==== Task data ====

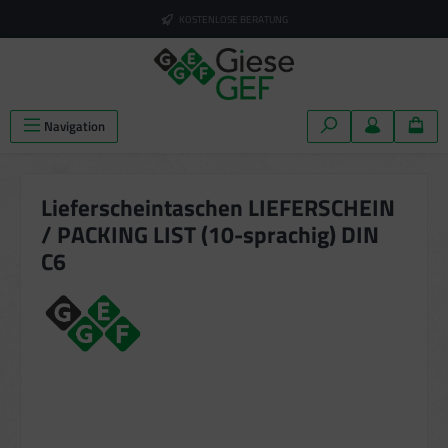
alt springen
KOSTENLOSE BERATUNG
Navigation
Lieferscheintaschen LIEFERSCHEIN
/ PACKING LIST (10-sprachig) DIN
C6
Bildergalerie überspringen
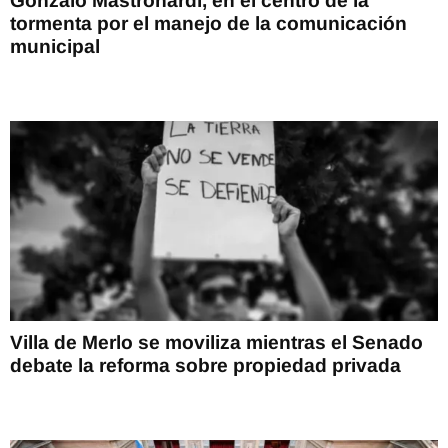
Gonzalo Mastronardi, en el centro de la
tormenta por el manejo de la comunicación
municipal
Villa de Merlo se moviliza mientras el Senado
debate la reforma sobre propiedad privada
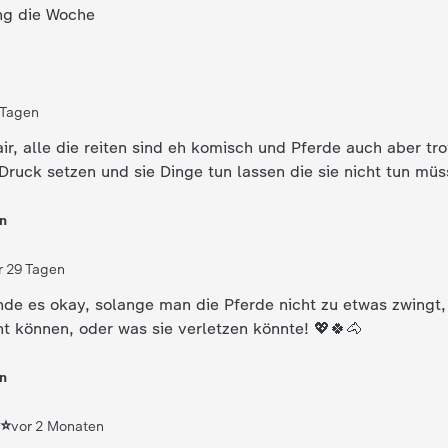
ing die Woche
 Tagen
fair, alle die reiten sind eh komisch und Pferde auch aber t
 Druck setzen und sie Dinge tun lassen die sie nicht tun mü
n
r 29 Tagen
inde es okay, solange man die Pferde nicht zu etwas zwingt,
ht können, oder was sie verletzen könnte! 💖🍀🐴
n
⭐️
vor 2 Monaten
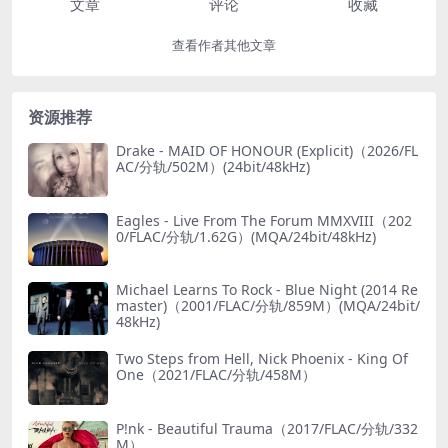
文章
评论
收藏
查看作者其他文章
资源推荐
Drake - MAID OF HONOUR (Explicit)（2026/FL
AC/分轨/502M）(24bit/48kHz)
Eagles - Live From The Forum MMXVIII（202
0/FLAC/分轨/1.62G）(MQA/24bit/48kHz)
Michael Learns To Rock - Blue Night (2014 Re
master)（2001/FLAC/分轨/859M）(MQA/24bit/
48kHz)
Two Steps from Hell, Nick Phoenix - King Of
One（2021/FLAC/分轨/458M）
P!nk - Beautiful Trauma（2017/FLAC/分轨/332
M）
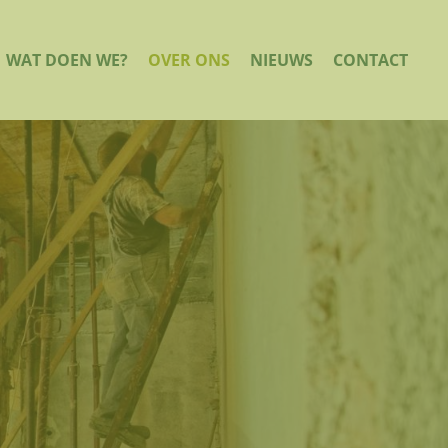
WAT DOEN WE?
OVER ONS
NIEUWS
CONTACT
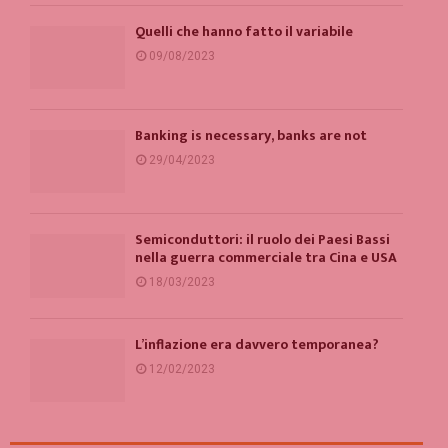
Quelli che hanno fatto il variabile
09/08/2023
Banking is necessary, banks are not
29/04/2023
Semiconduttori: il ruolo dei Paesi Bassi
nella guerra commerciale tra Cina e USA
18/03/2023
L’inflazione era davvero temporanea?
12/02/2023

====

Determine how many lines in the data above include the word "FLAC", and state that number only.

--- Response area ---
4